Like they'd be there, alongside all the other delicious foods that French and Breton joints will continue to sell until the end of time.

In my view Bretons have pretty awful desserts most of the time; as dull and inexplicably popular as Breton folk dancing (it's all the same dance! For hours! How can they not see that?). Kouignoù-amann are the honourable exception. My parents live a few miles from Douarnenez, and while I may be unable to understand the utterly bizarre variety of French these people speak (seriously, I've got Breton friends who have commented on its incomprehensibility), I will bow to no-one in my defence of their having produced an actually enjoyable Breton dessert.
posted by howfar at 11:27 AM on December 10, 2015


"paahhn oh sho-ko-LAH"

What's interesting is that this particular hypercorrection of French words, to throw the stress onto the last syllable of the word, rather than the utterance, and to do it very heavily, is a distinctive facet of American English. It's fundamentally problematic though, because there's no way to strictly rule on whether a French word is isolated from the English words in the utterance, or part of the string of English words. There's no way to be "right", but equally, no way to be "unpretentious". Any pronunciation is a choice and a social signal. Which is fine as long as we are tolerant of each other's choices.
posted by howfar at 11:39 AM on December 10, 2015


My son calls them "chocolate pains" and so now we do too.
posted by emjaybee at 1:05 PM on December 10, 2015 [2 favorites]

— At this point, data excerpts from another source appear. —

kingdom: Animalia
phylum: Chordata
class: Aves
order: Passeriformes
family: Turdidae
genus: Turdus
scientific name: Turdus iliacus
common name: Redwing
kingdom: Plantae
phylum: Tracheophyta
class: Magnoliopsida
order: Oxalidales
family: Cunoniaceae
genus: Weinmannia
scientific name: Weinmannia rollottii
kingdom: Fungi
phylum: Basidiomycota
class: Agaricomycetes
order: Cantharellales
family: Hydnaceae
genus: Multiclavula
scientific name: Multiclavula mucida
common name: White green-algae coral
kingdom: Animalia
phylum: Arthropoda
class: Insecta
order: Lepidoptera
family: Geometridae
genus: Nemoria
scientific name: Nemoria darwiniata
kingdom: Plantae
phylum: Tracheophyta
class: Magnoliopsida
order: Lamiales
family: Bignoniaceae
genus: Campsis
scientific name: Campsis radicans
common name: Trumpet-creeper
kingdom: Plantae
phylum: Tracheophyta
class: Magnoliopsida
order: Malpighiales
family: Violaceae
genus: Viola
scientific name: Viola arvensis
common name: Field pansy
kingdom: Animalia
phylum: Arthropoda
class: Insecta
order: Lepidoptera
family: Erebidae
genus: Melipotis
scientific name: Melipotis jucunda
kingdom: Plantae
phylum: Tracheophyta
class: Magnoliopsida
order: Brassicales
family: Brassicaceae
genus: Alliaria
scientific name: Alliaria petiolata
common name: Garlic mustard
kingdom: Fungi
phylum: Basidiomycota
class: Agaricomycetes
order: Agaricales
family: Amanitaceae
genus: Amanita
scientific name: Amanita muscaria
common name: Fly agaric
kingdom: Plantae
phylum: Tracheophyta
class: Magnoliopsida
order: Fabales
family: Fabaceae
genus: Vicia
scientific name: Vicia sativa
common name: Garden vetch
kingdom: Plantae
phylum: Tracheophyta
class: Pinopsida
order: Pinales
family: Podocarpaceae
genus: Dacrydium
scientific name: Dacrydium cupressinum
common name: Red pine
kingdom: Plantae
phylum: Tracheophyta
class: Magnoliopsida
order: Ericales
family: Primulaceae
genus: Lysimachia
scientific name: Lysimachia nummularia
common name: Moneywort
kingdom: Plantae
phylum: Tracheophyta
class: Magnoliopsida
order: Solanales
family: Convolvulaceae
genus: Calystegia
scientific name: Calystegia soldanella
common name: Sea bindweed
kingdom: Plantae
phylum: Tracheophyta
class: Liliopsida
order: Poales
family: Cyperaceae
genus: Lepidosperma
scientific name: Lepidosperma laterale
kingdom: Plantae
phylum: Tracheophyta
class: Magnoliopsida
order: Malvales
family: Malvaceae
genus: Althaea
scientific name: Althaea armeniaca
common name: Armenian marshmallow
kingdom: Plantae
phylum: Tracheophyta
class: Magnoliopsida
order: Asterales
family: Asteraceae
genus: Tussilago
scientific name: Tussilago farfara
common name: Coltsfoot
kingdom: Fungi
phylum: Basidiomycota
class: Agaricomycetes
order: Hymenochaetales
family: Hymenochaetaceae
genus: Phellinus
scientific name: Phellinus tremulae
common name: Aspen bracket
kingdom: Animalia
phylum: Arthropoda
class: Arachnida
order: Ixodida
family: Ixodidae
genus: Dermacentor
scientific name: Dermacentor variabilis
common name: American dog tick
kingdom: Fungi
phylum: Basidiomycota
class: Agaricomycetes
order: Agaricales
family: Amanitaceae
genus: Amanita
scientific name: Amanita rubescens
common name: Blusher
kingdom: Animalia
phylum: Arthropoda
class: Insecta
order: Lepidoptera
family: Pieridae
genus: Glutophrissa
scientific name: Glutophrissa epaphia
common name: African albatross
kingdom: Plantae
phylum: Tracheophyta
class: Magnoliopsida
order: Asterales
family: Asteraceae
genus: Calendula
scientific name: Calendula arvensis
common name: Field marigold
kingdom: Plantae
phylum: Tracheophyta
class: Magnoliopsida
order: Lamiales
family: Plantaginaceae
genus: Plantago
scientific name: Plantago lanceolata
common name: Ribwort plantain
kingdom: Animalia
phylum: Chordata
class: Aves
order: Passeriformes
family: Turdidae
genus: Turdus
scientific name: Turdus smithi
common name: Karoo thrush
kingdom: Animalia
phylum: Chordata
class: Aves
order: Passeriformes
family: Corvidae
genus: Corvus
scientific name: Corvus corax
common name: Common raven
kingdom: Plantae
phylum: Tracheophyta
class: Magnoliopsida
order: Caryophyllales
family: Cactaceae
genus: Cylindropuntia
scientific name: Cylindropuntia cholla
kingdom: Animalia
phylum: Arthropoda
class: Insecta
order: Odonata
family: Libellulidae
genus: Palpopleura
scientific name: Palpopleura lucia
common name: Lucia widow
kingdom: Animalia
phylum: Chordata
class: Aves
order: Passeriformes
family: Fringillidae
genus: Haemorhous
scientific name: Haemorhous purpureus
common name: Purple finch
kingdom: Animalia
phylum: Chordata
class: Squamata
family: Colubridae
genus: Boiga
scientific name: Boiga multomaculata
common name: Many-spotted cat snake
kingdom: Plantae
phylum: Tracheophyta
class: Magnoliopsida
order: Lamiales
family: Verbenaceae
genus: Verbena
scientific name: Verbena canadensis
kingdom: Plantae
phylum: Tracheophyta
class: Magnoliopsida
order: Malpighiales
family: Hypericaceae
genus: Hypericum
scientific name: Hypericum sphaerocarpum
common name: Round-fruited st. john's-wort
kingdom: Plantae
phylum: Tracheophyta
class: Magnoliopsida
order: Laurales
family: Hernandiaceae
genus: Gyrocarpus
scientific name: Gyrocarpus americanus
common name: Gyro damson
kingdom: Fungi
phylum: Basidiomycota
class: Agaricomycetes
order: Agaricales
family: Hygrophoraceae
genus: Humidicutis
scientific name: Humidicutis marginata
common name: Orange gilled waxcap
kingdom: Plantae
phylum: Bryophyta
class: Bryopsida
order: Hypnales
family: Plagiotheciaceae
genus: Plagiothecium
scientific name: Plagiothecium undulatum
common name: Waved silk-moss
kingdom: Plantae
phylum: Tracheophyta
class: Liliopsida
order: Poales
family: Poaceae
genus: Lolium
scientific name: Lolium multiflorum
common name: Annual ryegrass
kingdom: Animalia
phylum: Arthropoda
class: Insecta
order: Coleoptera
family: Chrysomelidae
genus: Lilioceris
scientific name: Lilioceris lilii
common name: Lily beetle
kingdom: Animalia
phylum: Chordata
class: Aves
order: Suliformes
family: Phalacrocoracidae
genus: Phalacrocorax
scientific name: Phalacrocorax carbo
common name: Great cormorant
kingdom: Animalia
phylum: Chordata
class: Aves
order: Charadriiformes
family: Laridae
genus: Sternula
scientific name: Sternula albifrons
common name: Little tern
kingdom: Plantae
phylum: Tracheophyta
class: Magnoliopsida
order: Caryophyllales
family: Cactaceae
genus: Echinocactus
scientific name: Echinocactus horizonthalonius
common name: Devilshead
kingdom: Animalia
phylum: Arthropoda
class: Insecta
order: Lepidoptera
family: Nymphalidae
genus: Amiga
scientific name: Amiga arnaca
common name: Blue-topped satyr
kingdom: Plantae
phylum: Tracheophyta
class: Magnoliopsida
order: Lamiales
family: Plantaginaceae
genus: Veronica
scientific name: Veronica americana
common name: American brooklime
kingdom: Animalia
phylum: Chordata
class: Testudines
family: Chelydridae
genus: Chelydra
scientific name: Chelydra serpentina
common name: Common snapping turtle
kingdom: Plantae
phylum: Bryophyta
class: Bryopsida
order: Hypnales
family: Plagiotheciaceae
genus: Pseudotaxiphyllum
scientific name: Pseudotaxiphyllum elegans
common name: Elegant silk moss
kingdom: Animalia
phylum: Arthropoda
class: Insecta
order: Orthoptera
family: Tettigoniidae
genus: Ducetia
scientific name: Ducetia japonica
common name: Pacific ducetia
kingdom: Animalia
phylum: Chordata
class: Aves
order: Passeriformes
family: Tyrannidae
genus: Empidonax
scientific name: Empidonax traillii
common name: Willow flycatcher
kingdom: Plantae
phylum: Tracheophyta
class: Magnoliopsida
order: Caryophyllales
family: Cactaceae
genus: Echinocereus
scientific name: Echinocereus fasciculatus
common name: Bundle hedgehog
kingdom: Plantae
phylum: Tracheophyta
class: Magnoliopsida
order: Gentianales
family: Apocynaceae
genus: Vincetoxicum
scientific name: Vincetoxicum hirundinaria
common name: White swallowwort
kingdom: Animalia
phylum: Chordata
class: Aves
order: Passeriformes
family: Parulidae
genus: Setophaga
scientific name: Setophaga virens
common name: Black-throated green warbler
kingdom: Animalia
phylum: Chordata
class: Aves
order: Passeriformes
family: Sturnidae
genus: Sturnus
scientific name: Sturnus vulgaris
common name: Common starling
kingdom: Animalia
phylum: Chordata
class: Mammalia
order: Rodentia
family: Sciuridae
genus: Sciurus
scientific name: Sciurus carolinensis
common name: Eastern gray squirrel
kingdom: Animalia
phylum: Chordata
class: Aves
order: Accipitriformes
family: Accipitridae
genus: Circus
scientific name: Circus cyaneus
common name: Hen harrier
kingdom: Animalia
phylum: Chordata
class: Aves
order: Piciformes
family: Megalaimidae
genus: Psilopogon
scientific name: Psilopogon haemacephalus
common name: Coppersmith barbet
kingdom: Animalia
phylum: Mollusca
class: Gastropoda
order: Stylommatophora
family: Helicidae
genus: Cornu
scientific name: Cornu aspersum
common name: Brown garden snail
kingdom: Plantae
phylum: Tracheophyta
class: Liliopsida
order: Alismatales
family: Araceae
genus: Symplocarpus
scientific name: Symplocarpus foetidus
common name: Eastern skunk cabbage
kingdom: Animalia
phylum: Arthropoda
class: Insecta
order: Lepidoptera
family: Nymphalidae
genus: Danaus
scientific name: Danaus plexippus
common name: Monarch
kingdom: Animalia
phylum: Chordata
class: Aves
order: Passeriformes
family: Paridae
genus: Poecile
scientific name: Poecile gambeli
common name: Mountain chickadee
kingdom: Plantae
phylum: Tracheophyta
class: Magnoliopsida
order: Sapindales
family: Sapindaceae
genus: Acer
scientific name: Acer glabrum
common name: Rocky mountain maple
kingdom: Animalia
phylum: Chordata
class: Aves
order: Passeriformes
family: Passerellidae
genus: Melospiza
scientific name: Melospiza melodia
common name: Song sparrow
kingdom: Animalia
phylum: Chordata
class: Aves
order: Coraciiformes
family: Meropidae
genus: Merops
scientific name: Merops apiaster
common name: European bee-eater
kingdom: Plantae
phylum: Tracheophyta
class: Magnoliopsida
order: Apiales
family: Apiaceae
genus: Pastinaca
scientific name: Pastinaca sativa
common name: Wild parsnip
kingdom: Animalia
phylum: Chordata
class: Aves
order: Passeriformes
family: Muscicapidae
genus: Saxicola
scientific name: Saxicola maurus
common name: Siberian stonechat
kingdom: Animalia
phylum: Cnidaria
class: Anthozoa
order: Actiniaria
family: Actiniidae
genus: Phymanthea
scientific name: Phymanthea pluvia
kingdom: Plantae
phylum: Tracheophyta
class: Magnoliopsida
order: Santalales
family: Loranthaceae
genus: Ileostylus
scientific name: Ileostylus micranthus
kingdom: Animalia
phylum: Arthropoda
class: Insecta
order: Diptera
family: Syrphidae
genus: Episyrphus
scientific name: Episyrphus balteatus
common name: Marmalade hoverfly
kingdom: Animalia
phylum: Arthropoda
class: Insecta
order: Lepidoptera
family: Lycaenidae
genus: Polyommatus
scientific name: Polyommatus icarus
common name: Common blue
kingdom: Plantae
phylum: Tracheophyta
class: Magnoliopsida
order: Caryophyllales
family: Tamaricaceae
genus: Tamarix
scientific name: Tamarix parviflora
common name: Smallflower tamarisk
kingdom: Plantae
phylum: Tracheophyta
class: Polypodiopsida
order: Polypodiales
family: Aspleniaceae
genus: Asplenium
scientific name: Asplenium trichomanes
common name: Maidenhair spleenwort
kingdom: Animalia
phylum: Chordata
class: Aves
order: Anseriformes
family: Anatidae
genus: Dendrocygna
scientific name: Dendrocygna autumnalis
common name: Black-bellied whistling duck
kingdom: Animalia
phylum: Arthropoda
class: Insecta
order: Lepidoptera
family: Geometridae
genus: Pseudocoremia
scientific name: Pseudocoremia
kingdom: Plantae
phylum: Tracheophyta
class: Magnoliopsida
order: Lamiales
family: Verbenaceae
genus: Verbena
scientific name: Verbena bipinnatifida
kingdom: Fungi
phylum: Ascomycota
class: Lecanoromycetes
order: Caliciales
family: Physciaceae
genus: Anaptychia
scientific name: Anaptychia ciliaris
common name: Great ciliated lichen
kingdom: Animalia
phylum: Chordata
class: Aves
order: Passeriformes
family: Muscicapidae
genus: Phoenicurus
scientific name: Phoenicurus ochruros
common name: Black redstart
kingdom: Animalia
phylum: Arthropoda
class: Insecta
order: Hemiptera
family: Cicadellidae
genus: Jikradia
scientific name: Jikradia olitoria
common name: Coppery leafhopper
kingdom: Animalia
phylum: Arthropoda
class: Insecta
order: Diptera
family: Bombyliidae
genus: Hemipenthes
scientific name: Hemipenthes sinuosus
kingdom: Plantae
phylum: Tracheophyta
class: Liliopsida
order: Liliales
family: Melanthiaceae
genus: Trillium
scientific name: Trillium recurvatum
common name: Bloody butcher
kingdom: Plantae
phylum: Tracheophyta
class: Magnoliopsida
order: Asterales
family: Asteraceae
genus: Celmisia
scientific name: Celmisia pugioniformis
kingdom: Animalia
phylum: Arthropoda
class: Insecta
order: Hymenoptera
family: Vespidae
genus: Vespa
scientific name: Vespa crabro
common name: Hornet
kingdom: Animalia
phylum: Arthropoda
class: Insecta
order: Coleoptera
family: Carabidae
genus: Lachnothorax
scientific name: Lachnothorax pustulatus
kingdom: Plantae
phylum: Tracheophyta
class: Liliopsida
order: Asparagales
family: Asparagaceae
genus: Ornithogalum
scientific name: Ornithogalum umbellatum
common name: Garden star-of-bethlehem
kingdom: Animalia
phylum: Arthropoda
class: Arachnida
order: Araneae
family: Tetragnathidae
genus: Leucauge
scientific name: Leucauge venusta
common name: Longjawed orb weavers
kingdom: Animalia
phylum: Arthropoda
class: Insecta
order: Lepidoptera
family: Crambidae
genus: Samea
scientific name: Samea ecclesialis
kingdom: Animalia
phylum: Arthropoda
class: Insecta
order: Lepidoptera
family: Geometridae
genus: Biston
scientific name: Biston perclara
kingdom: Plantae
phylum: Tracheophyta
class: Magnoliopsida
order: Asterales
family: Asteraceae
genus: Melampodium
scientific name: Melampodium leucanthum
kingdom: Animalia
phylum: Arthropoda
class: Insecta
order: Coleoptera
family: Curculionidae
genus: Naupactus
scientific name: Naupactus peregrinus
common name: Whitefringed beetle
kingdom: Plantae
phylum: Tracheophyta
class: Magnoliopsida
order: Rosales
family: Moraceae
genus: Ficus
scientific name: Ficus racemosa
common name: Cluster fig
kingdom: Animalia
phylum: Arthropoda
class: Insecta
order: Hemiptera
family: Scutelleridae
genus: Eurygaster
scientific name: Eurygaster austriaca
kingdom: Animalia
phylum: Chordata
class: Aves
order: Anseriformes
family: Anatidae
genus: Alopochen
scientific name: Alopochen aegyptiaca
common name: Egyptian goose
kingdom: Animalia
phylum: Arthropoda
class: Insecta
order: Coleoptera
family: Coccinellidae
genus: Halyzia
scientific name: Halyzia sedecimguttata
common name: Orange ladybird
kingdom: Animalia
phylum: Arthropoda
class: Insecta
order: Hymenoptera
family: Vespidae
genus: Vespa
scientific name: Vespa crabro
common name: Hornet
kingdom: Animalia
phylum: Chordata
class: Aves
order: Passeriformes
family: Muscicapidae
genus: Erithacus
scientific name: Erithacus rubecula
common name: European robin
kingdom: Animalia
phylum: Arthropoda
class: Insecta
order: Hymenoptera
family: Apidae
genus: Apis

Hmm, I've been quite happy with kouign amann in Berkeley that come from Starter Bakery, but I suppose now I'll have to try this La Noisette magic.
posted by ktkt at 3:59 PM on December 10, 2015 [1 favorite]


I'll try starter bakery if I get a chance.
posted by BrotherCaine at 6:33 PM on December 10, 2015


"paahhn oh sho-ko-LAH" and not feel like an asshole,

You could triple down on pretentiousness and call it "pantzin chocolaoh" (and hope I got my suffixes right).
posted by yeolcoatl at 12:49 AM on December 11, 2015


Or triple down and call it, "pwaaaan ho-o-o-o chookohlaaa-aaaa"
There is a point where, if you go far enough out, you can just keep going and no one will think twice. Aim for that point.
posted by From Bklyn at 6:29 AM on December 11, 2015 [1 favorite]


Just in case you are wondering if home made marshmallows are worth the trouble, I just stumbled across this great peppermint marshmallow recipe. Use a candy thermometer.